General-Purpose Multicore Architectures
Saugata Ghose
TL;DR
This work analyzes the shift from ILP-driven single-core CPUs to multicore architectures driven by power density and scaling limits. It surveys multicore microarchitecture, memory hierarchies, coherence protocols, and OS-level optimizations, clarifying how concurrency, cache sharing, and memory scheduling shape performance. It highlights key design trends such as DVFS, cache slicing, SoCs, heterogeneous cores, and chiplet-based designs, and discusses evaluation metrics that capture throughput, fairness, and energy efficiency.
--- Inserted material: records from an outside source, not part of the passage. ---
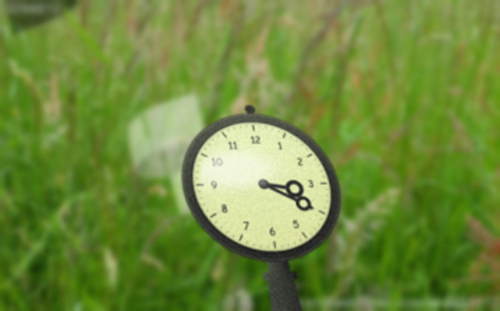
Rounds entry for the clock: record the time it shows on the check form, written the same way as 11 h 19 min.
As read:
3 h 20 min
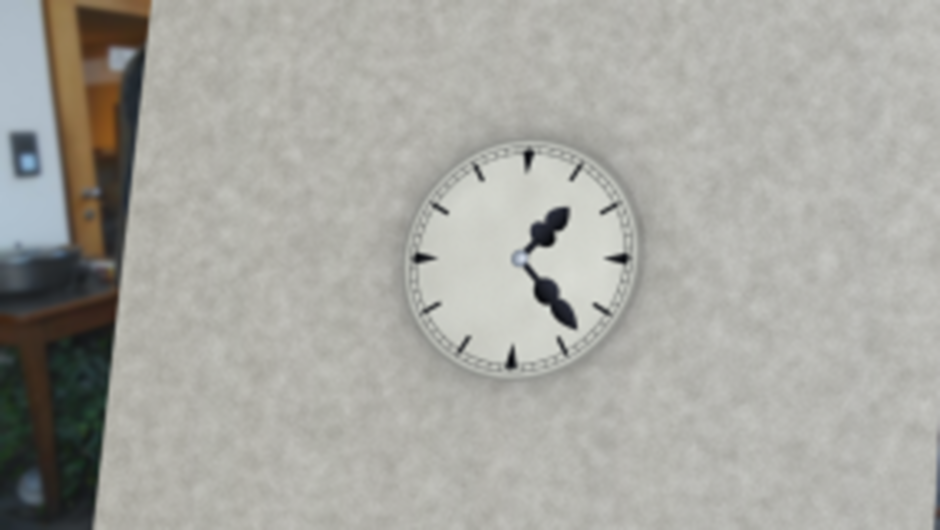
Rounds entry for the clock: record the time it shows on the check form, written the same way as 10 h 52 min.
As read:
1 h 23 min
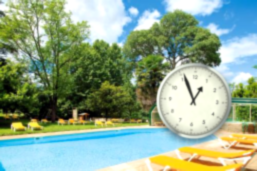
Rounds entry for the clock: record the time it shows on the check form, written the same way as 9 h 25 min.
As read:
12 h 56 min
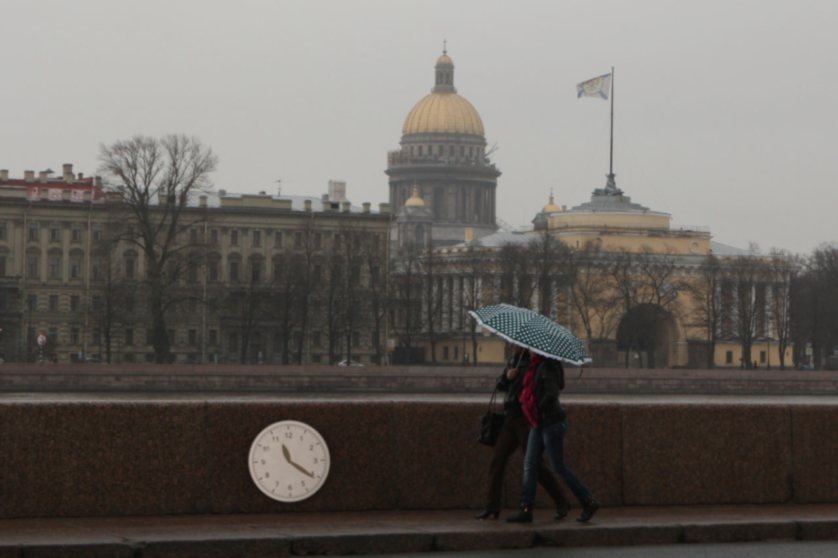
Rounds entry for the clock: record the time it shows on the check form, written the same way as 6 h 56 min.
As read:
11 h 21 min
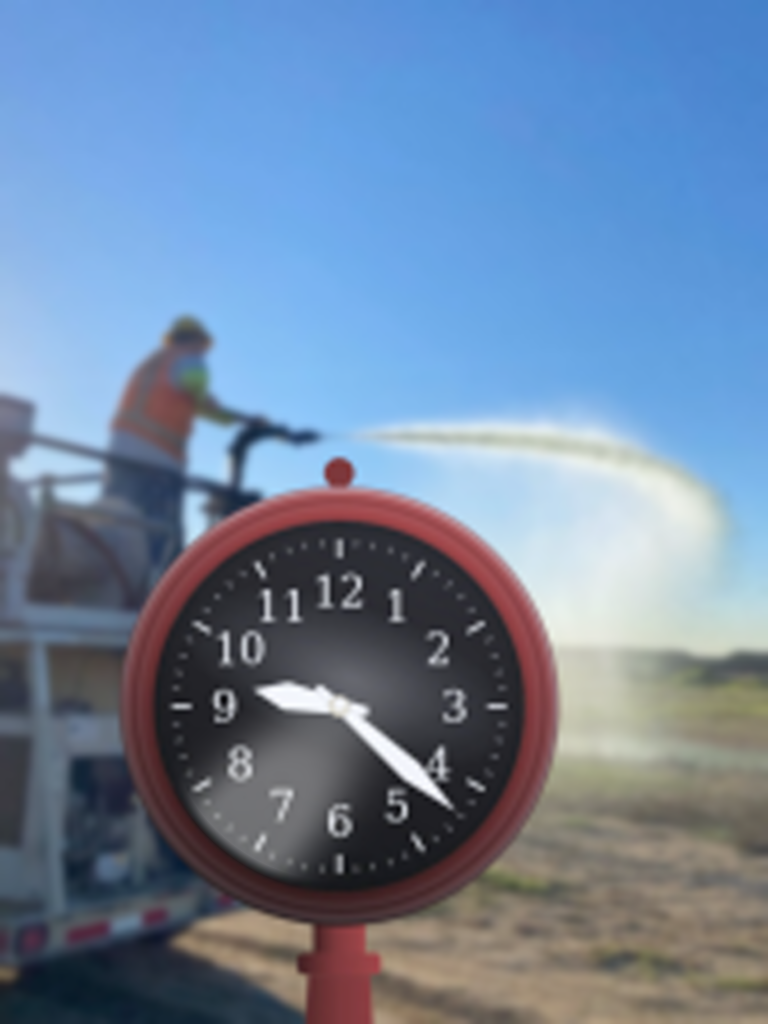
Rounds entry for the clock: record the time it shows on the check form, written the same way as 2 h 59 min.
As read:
9 h 22 min
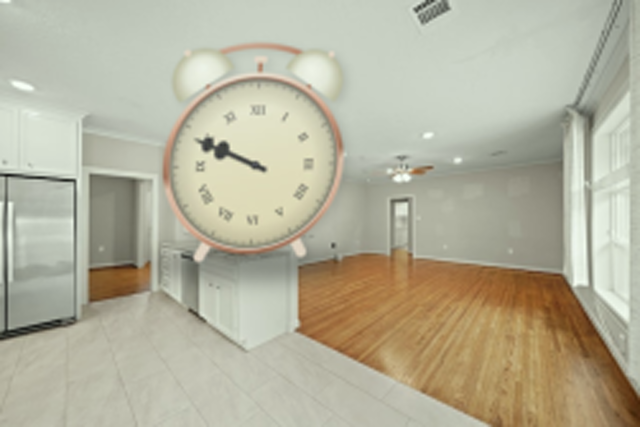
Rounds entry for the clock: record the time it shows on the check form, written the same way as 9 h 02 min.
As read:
9 h 49 min
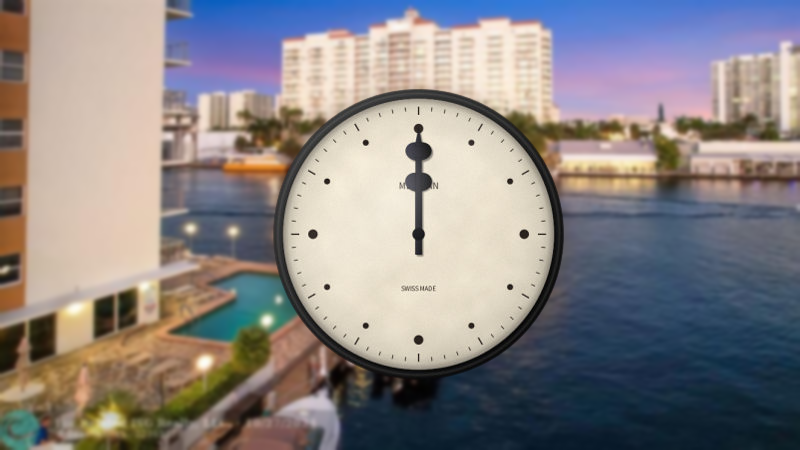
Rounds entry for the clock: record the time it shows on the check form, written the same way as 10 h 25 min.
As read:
12 h 00 min
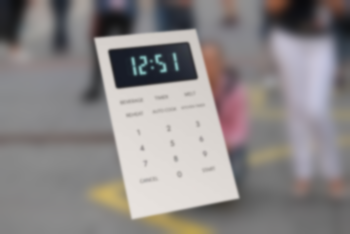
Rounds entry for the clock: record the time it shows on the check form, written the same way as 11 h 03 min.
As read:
12 h 51 min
The findings emphasize that effective multicore CPUs rely on coordinated hardware and software strategies to manage memory interference, coherence, and heterogeneity, enabling scalable performance across embedded to data-center systems, with ongoing evolution toward modular, energy-aware designs.
Abstract
The first years of the 2000s led to an inflection point in computer architectures: while the number of available transistors on a chip continued to grow, crucial transistor scaling properties started to break down and result in increasing power consumption, while aggressive single-core performance optimizations were resulting in diminishing returns due to inherent limits in instruction-level parallelism. This led to the rise of multicore CPU architectures, which are now commonplace in modern computers at all scales. In this chapter, we discuss the evolution of multicore CPUs since their introduction. Starting with a historic overview of multiprocessing, we explore the basic microarchitecture of a multicore CPU, key challenges resulting from shared memory resources, operating system modifications to optimize multicore CPU support, popular metrics for multicore evaluation, and recent trends in multicore CPU design.